Jeder Verstoß gegen diese Pflichten des AG berechtigt zum einen die SchwbV ein OWI gem. § 156 Abs. 1 Satz 9 in einer Höhe von bis zu 10.000,- € gegen den Zuständigen hier zu beantragen.
Weiter berechtig es den BR einer Versetzung oder auch ggf. Einstellung die Zustimmung zu verweigern.

Letztlich stellt die Verletzung des SGB IX ein berechtigtes Indiz für einen Verstoß gegen das AGG § 1 mit all seinen möglichen Folgen dar.
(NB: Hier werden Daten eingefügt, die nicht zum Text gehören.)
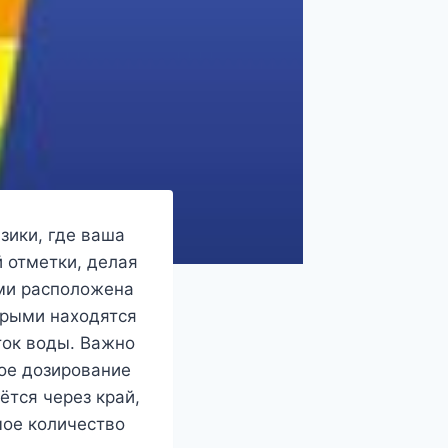
зики, где ваша
 отметки, делая
ами расположена
орыми находятся
ток воды. Важно
ное дозирование
тся через край,
мое количество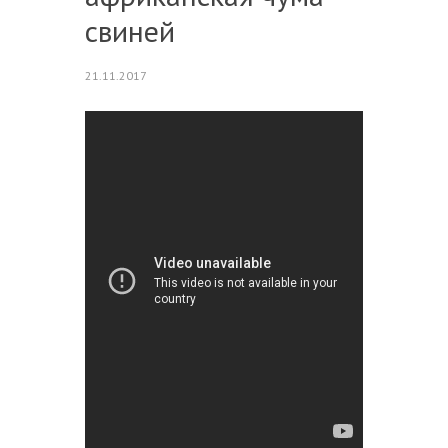
свиней
21.11.2017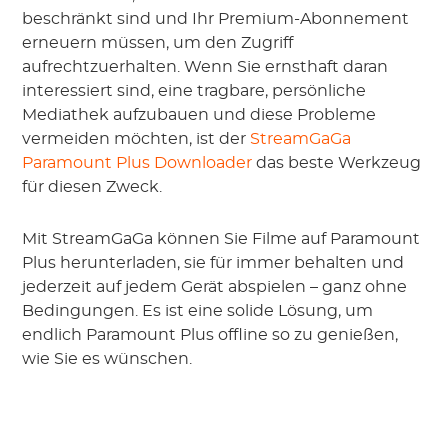
beschränkt sind und Ihr Premium-Abonnement
erneuern müssen, um den Zugriff
aufrechtzuerhalten. Wenn Sie ernsthaft daran
interessiert sind, eine tragbare, persönliche
Mediathek aufzubauen und diese Probleme
vermeiden möchten, ist der
StreamGaGa
Paramount Plus Downloader
das beste Werkzeug
für diesen Zweck.
Mit StreamGaGa können Sie Filme auf Paramount
Plus herunterladen, sie für immer behalten und
jederzeit auf jedem Gerät abspielen – ganz ohne
Bedingungen. Es ist eine solide Lösung, um
endlich Paramount Plus offline so zu genießen,
wie Sie es wünschen.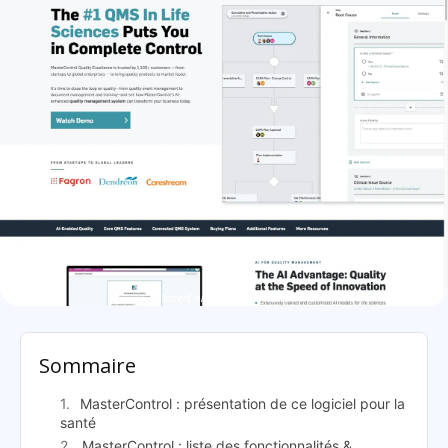
MasterControl: présentation
Sommaire
MasterControl : présentation de ce logiciel pour la
santé
MasterControl : liste des fonctionnalités &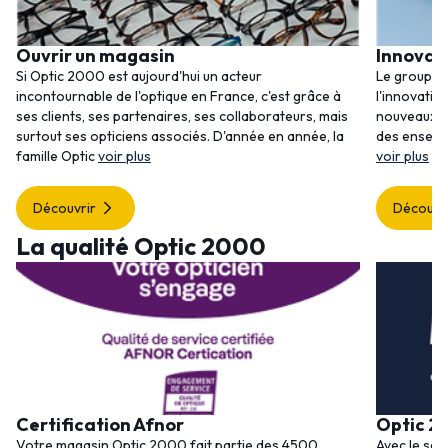
Ouvrir un magasin
Innovat
Si Optic 2000 est aujourd'hui un acteur
Le groupem
incontournable de l'optique en France, c'est grâce à
l'innovatio
ses clients, ses partenaires, ses collaborateurs, mais
nouveaux se
surtout ses opticiens associés. D'année en année, la
des enseig
famille Optic
voir plus
voir plus
Découvrir
Découvr
La qualité Optic 2000
Certification Afnor
Optic 2
Votre magasin Optic 2000 fait partie des 4500
Avec le ser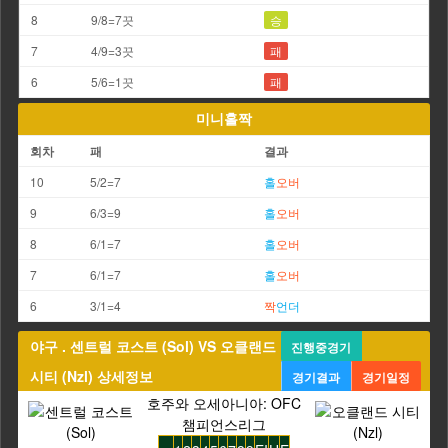
8
9/8=7끗
승
7
4/9=3끗
패
6
5/6=1끗
패
미니홀짝
회차
패
결과
10
5/2=7
홀
오버
9
6/3=9
홀
오버
8
6/1=7
홀
오버
7
6/1=7
홀
오버
6
3/1=4
짝
언더
야구 . 센트럴 코스트 (Sol) VS 오클랜드
진행중경기
시티 (Nzl) 상세정보
경기결과
경기일정
호주와 오세아니아: OFC
챔피언스리그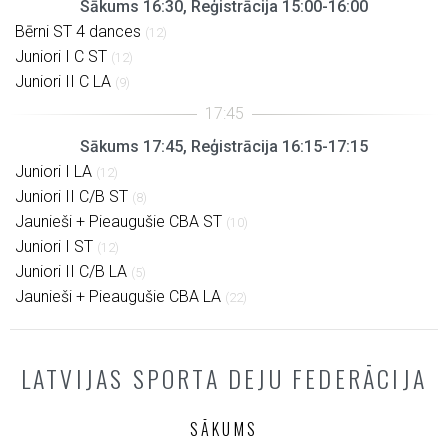
Sākums 16:30, Reģistrācija 15:00-16:00
Bērni ST 4 dances
(12)
Juniori I C ST
(12)
Juniori II C LA
(9)
Sākums 17:45, Reģistrācija 16:15-17:15
Juniori I LA
(12)
Juniori II C/B ST
(8)
Jaunieši + Pieaugušie CBA ST
(10)
Juniori I ST
(12)
Juniori II C/B LA
(5)
Jaunieši + Pieaugušie CBA LA
(22)
LATVIJAS SPORTA DEJU FEDERĀCIJA
SĀKUMS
Weiter gibt es ja auch die Rechtsprechung (Urteil), welche man hier in den forumsseiten findet, dass der BR/PR bei Verstoß gegen § 81 Abs. 1 die Zustimmung zur Einstellung/ Besetzung verweigern kann.

[link=http://www.schwbv.de/forum/board_entry.php>id=10940#p10942]Älterer Forumsbeitrag diese Thema betreffend[/link]

Urteile zu Einstellung / Versetzung / Beförderung

[link=http://www.schwbv.de/forum/board_entry.php>id=8243#p10855]Zustimmungsverweigerung bei Verstoß gegen die Prüf- und Konsultationspflicht nach § 81 Abs. 1 Satz 1 und 2 SGB IX [/link]
Auszug aus diesem Urteil:
Leitsätze:

1. Die in § 81 Abs. 1 Satz 1 und 2 SGB IX normierte Prüf- und Konsultationspflicht des Arbeitgebers besteht auch dann, wenn der Arbeitgeber beabsichtigt, einen frei werden-den oder neu geschaffenen Arbeitsplatz mit einem Leiharbeitnehmer zu besetzen.

2. Verstößt der Arbeitgeber gegen seine Pflichten aus § 81 Abs. 1 Satz 1 und 2 SGB IX, berechtigt dies den Betriebsrat, die Zustimmung zur Einstellung des Leiharbeitnehmers nach § 99 Abs. 2 Nr. 1 BetrVG zu verweigern.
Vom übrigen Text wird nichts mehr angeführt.